Cinque punti minimi per una «legge 151»
Per non fermarsi alla diagnosi, è possibile delineare in modo costruttivo cinque contenuti minimi di un'eventuale riforma, letti attraverso la lente dell'e-government e dell'innovazione dei processi:
1. Neutralità tecnologica del testo. La norma dovrebbe descrivere funzioni (informare, ascoltare, dialogare, rendicontare) e non canali specifici, così da non invecchiare al ritmo delle piattaforme. È lo stesso principio di future-proofing che guida la buona progettazione software.
2. Riconoscimento dell'ascolto e della gestione della comunità digitale come attività istituzionale a pieno titolo, con competenze e responsabilità definite, superando l'idea che il community management sia un'appendice accessoria.
3. Obbligo di piano di comunicazione annuale collegato al ciclo della performance, per ancorare la comunicazione a obiettivi misurabili e KPI — esattamente la logica del playbook britannico e delle raccomandazioni OECD.
4. Gestione associata incentivata per i piccoli enti, rendendo operativo l'articolo 9 attraverso servizi condivisi e piattaforme comuni, in linea con il paradigma del PNRR sulla digitalizzazione e con l'approccio shared infrastructure.
5. Norma di raccordo con l'AI Act e obblighi di trasparenza sui contenuti generati da intelligenza artificiale. Il Digital Government Outlook 2026 dell'OECD avverte che «l'AI avanza più velocemente dei meccanismi di fiducia necessari a governarla»: una comunicazione pubblica moderna deve dichiarare quando un contenuto è generato o assistito da AI.
Conclusione: la riforma dal basso e il rischio dell'incoerenza
Il quadro che emerge è quello di un settore vitale che si aggiorna con gli strumenti che ha a disposizione. Il protocollo ANCI-FNSI e le linee guida sul giornalista pubblico sono passi concreti e positivi, che portano professionalità e uniformità nei bandi degli enti locali. Ma la riforma per via contrattuale, per sua natura, può definire i ruoli senza poter ridisegnare l'architettura. È un aggiornamento del middleware mentre il sistema operativo resta quello del 2000.
La sfida dei prossimi anni sarà colmare questo scarto tra profili moderni e cornice datata, mettendo al centro non la logica dell'adempimento ma quella del servizio: flussi digitali coerenti, usabilità per il cittadino, dati aperti e interoperabili, fiducia istituzionale. La comunicazione pubblica, in fondo, è oggi una questione di architettura dell'informazione prima ancora che di diritto amministrativo.
F.A.Q. - Frequently Asked Questions
Cosa disciplina la legge 150/2000 nella Pubblica Amministrazione?

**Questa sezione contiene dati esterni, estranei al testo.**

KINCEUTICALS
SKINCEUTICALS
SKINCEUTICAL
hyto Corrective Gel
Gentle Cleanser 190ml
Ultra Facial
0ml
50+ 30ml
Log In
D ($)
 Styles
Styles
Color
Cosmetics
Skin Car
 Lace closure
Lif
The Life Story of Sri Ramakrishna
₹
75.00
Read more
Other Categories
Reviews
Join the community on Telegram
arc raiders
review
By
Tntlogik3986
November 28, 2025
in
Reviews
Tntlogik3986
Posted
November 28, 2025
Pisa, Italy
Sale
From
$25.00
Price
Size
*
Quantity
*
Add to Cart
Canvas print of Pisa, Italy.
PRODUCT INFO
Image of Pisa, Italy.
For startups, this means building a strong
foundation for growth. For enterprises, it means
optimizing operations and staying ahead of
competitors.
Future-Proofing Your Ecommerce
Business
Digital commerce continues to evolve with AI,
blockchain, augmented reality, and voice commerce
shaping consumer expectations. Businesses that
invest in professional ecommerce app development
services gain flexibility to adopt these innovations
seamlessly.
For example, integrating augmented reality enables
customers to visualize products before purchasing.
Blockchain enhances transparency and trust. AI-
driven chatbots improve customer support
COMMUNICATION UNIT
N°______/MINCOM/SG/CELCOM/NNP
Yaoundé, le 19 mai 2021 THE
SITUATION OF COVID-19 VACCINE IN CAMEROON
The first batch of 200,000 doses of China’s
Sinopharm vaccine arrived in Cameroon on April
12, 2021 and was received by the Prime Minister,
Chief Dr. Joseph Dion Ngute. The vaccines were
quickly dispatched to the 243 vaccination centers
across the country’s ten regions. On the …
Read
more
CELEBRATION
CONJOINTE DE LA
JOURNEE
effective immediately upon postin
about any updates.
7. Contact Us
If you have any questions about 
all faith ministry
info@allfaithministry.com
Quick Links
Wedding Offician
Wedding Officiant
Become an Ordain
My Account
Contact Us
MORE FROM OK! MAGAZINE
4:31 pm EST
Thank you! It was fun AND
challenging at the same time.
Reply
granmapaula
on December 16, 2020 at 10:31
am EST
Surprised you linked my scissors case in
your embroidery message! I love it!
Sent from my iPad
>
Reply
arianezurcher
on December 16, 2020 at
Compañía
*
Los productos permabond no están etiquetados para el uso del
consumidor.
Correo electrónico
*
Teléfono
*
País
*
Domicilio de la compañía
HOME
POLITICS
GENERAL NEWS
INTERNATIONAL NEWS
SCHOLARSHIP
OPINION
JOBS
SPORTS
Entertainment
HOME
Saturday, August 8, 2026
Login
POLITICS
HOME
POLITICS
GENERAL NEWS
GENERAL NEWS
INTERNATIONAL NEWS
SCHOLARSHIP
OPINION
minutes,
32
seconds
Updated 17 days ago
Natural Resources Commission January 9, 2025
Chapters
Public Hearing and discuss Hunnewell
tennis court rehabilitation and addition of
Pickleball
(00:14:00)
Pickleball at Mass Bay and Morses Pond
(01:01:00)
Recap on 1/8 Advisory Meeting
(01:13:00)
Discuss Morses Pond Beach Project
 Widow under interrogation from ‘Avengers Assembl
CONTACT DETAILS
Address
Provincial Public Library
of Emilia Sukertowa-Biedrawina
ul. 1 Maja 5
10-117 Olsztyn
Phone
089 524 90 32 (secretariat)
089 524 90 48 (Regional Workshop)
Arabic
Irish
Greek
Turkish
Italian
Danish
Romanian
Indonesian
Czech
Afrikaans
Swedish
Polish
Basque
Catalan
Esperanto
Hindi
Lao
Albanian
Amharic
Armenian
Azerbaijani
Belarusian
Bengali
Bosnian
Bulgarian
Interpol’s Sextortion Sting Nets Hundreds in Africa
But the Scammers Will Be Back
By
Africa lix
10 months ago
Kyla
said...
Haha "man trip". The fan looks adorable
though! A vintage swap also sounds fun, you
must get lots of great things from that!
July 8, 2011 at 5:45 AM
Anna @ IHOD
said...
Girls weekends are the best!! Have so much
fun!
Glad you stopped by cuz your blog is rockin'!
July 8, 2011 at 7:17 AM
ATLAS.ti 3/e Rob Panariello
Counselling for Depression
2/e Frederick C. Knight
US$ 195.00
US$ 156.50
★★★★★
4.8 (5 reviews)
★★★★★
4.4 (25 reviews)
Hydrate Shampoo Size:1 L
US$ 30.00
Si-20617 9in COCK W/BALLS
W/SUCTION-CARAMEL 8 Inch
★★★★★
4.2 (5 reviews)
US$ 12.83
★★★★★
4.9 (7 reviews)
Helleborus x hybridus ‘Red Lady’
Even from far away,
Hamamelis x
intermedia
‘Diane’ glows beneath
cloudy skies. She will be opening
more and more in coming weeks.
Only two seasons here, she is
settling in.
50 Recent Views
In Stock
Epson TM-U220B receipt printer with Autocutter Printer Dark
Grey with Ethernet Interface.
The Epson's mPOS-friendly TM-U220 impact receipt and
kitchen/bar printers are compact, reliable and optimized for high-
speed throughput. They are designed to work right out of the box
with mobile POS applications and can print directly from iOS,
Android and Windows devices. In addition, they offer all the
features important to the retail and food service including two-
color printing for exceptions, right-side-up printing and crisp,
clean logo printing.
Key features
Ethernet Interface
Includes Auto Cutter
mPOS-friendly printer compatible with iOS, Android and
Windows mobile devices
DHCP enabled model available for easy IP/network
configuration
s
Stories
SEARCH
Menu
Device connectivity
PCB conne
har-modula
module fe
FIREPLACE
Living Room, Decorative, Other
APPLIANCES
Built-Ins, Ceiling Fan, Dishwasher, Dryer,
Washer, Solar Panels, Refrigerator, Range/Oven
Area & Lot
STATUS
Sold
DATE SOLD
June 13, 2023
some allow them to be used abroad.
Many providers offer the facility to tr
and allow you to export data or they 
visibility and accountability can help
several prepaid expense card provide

La legge 7 giugno 2000, n. 150 disciplina le attività di informazione e comunicazione delle pubbliche amministrazioni. Distingue tre presidi principali: l'URP (Ufficio per le Relazioni con il Pubblico) per la comunicazione con i cittadini, l'ufficio stampa — composto da giornalisti iscritti all'albo — per i rapporti con i mezzi di informazione, e il portavoce (art. 7) per i rapporti politico-istituzionali. È tuttora vigente, con ultimo aggiornamento pubblicato il 28 dicembre 2024.
Chi è il giornalista pubblico e come viene reclutato negli enti locali?
Il giornalista pubblico è lo «Specialista nei rapporti con i media (settore informazione)», un profilo iscritto all'albo dei giornalisti e collocato nell'Area dei funzionari e della elevata qualificazione del CCNL Funzioni locali. Il suo reclutamento è oggi guidato dal 60° Quaderno operativo ANCI, nato dal protocollo ANCI-FNSI rinnovato il 28 gennaio 2026, che fornisce ai Comuni linee guida uniformi per la redazione dei bandi di selezione.
Perché la legge 150/2000 è considerata da aggiornare rispetto al digitale?
Perché è stata scritta prima della diffusione dei social network e disciplina URP, ufficio stampa e portavoce come funzioni separate, secondo una geografia dei media oggi superata. Non contempla la gestione delle community digitali, l'ascolto attivo online, l'accessibilità dei contenuti digitali né il raccordo con l'AI Act. In un contesto in cui il cittadino contatta l'ente indifferentemente da social, chat, app e sportelli, la separazione delle funzioni può generare incoerenza del messaggio e inefficienze nei servizi al cittadino.